Located in Canberra and a National Engineering Landmark and on the Register of National Estate, Scrivener Dam is a concrete gravity dam that impounds Molonglo River and creates Lake Burley Griffin. Established for recreational and ornamental purposes, it is also ranked fifth of 25 dams in Australia with heritage listing.
Scrivener Dam was named in honour of surveyor Charles Scrivener (1855-1923), who recommended the site in 1909. The Dam's official filling of the lake was commemorated on 17 October 1964 by Prime Minister Robert Menzies.
Work on the lake and dam began in September 1960 and moved faster than expected due to drought, however, it took longer than expected to fill up the lake. For nearly seven years, there was just a trickle of water and few pools.
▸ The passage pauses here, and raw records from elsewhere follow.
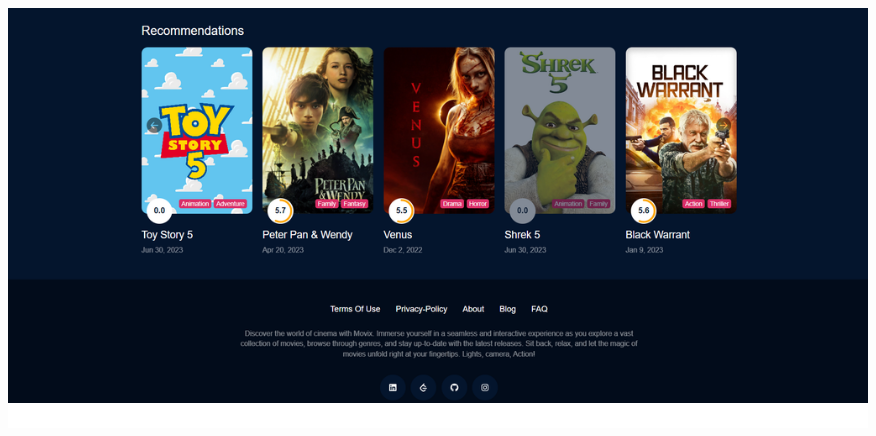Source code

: <img src="https://github.com/vivek-panchal/Movie-React-App/blob/main/screenshots/12.png" width=100% height=100%/>
<br>
<br>
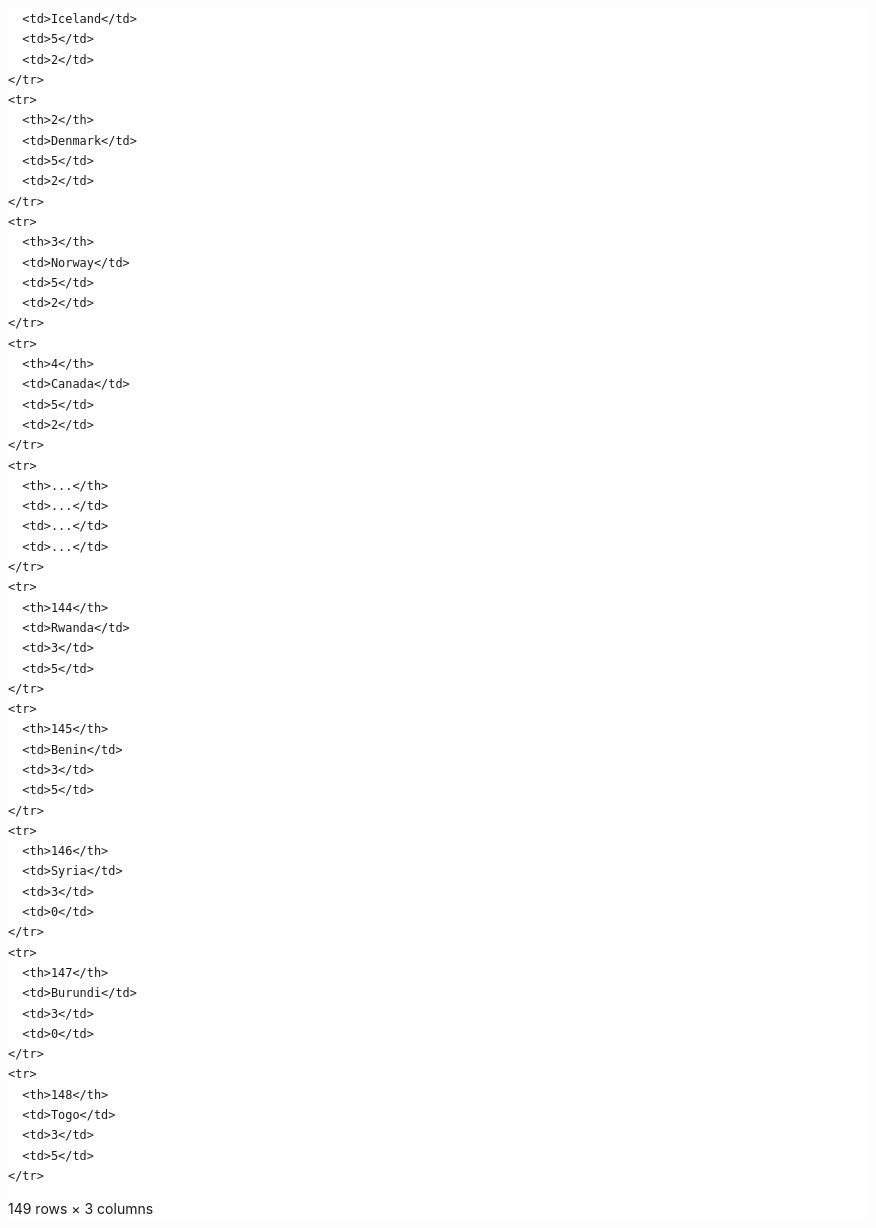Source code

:       <td>Iceland</td>
      <td>5</td>
      <td>2</td>
    </tr>
    <tr>
      <th>2</th>
      <td>Denmark</td>
      <td>5</td>
      <td>2</td>
    </tr>
    <tr>
      <th>3</th>
      <td>Norway</td>
      <td>5</td>
      <td>2</td>
    </tr>
    <tr>
      <th>4</th>
      <td>Canada</td>
      <td>5</td>
      <td>2</td>
    </tr>
    <tr>
      <th>...</th>
      <td>...</td>
      <td>...</td>
      <td>...</td>
    </tr>
    <tr>
      <th>144</th>
      <td>Rwanda</td>
      <td>3</td>
      <td>5</td>
    </tr>
    <tr>
      <th>145</th>
      <td>Benin</td>
      <td>3</td>
      <td>5</td>
    </tr>
    <tr>
      <th>146</th>
      <td>Syria</td>
      <td>3</td>
      <td>0</td>
    </tr>
    <tr>
      <th>147</th>
      <td>Burundi</td>
      <td>3</td>
      <td>0</td>
    </tr>
    <tr>
      <th>148</th>
      <td>Togo</td>
      <td>3</td>
      <td>5</td>
    </tr>
  </tbody>
</table>
<p>149 rows × 3 columns</p>
</div>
The lake eventually filled up when the drought broke and the rains came just before a rowing championship scheduled for April 1964.
The lake filled in a few days uniting the two halves of Canberra's city, making Canberra's description as two villages separated by a floodplain a distant memory.
The walking path leading to the bridge where top views of the Dam can be seen
It took 55,000 cubic metres of concrete to build the dam with a wall thickness of 19.7 metres and holding back 33 million cubic metres of water with a surface area of 664 hectares (approx. seven square kilometres).
Views of Scrivener Dam & Telstra Tower can be seen at the top of the bridge
The dam is 33-metres high and 319 metres long with a five-bay spillway controlled by 30.5 metres wide, hydraulically operated fish-belly flap gates. The German-designed and built fish-belly gates are rare in Australia and allow for perfect water level control.
The five gates have only been opened simultaneously once in the dam's history, during heavy flooding in 1976.